* [Work to complete]
Please repeat the data below line for line, without any changes, and leave the pictures out of your answer.
[START Records shown]
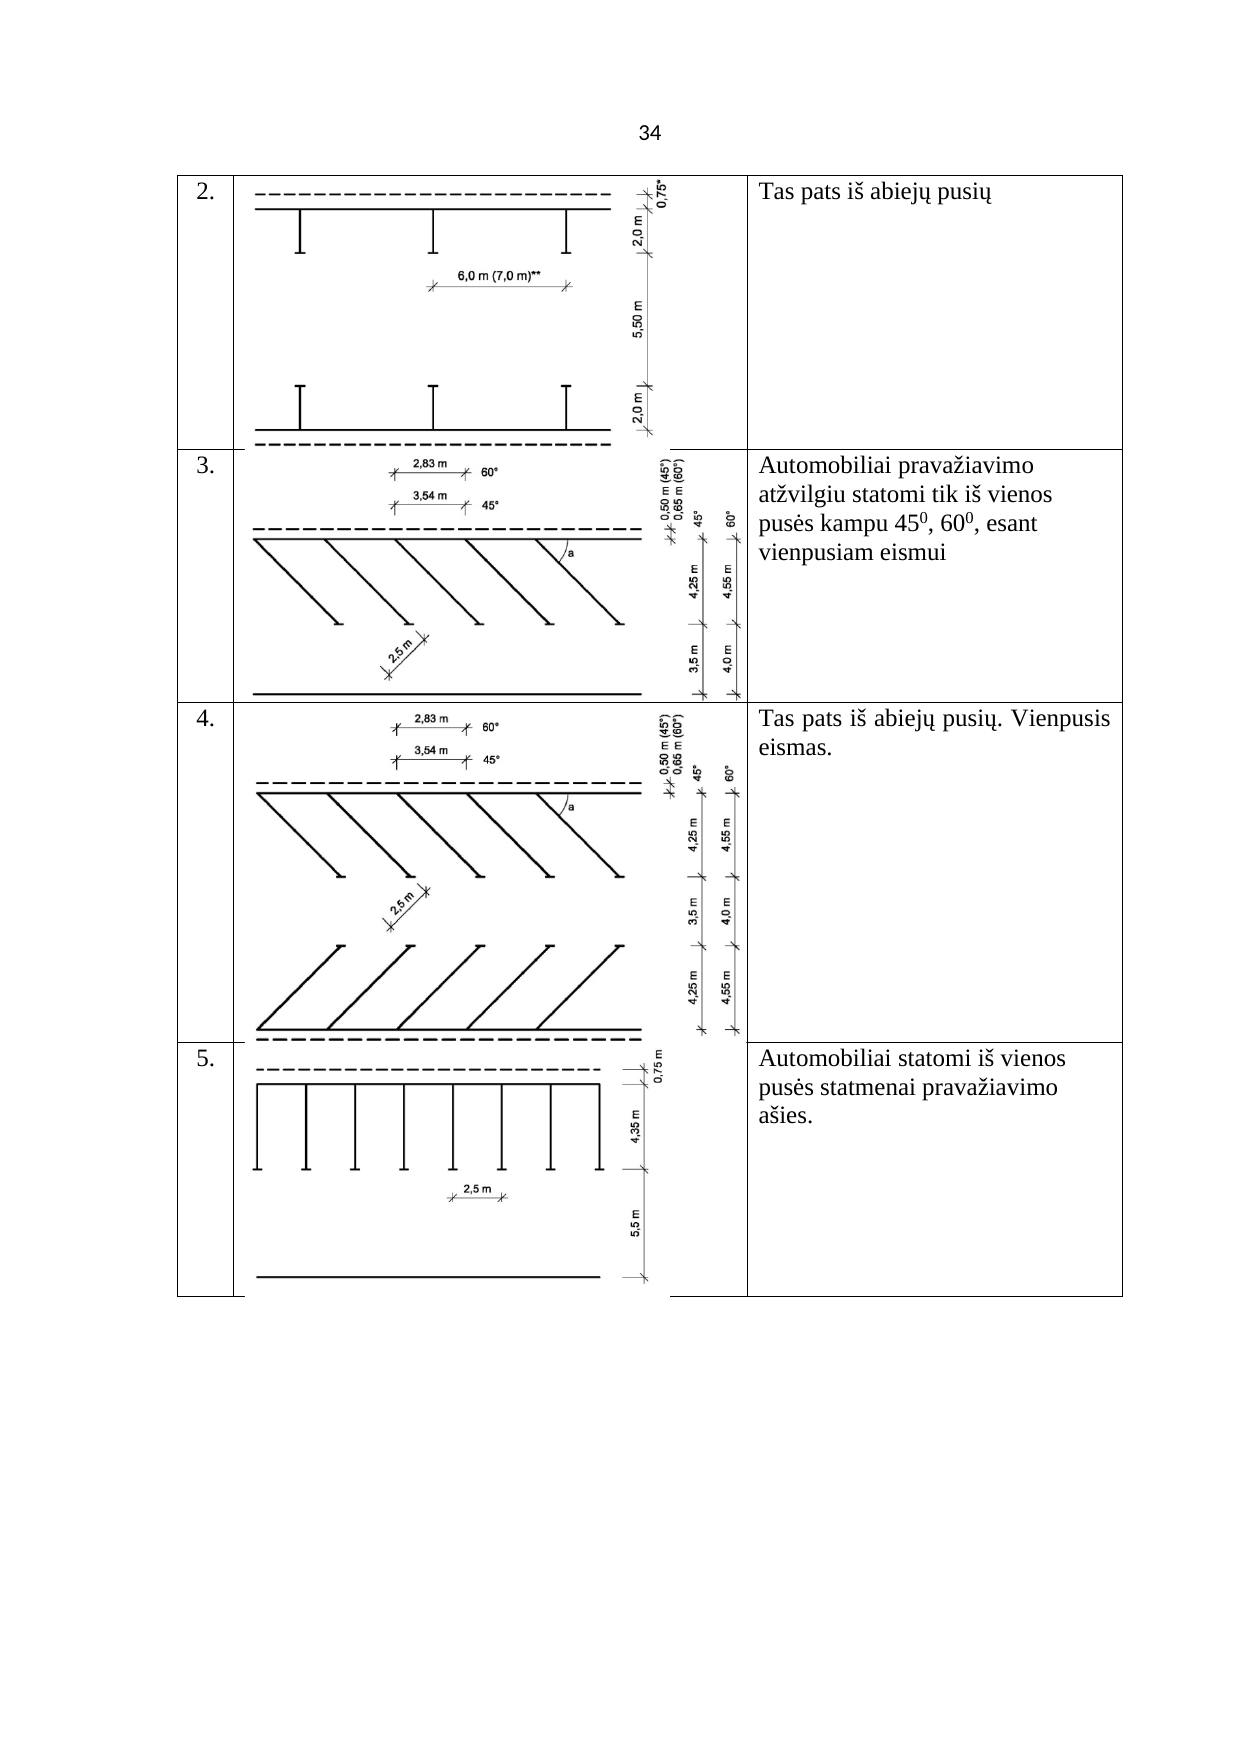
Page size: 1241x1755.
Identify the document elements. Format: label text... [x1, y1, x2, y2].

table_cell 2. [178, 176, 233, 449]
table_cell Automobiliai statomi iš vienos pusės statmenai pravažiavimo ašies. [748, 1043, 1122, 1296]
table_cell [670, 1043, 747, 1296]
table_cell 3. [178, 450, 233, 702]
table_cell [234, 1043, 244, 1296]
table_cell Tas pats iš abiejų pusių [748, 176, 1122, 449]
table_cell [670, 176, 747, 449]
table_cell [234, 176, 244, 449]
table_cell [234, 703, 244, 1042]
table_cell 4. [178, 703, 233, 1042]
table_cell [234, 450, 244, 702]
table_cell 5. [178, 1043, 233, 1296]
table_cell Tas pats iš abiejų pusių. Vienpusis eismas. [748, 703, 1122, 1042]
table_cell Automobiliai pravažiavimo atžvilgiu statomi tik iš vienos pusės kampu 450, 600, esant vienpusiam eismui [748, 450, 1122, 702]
[END Records shown]
* [The output]
Page size: 1241x1755.
Identify the document elements. Format: label text... [x1, y1, x2, y2].

table_cell 2. [178, 176, 233, 449]
table_cell Automobiliai statomi iš vienos pusės statmenai pravažiavimo ašies. [748, 1043, 1122, 1296]
table_cell [670, 1043, 747, 1296]
table_cell 3. [178, 450, 233, 702]
table_cell [234, 1043, 244, 1296]
table_cell Tas pats iš abiejų pusių [748, 176, 1122, 449]
table_cell [670, 176, 747, 449]
table_cell [234, 176, 244, 449]
table_cell [234, 703, 244, 1042]
table_cell 4. [178, 703, 233, 1042]
table_cell [234, 450, 244, 702]
table_cell 5. [178, 1043, 233, 1296]
table_cell Tas pats iš abiejų pusių. Vienpusis eismas. [748, 703, 1122, 1042]
table_cell Automobiliai pravažiavimo atžvilgiu statomi tik iš vienos pusės kampu 450, 600, esant vienpusiam eismui [748, 450, 1122, 702]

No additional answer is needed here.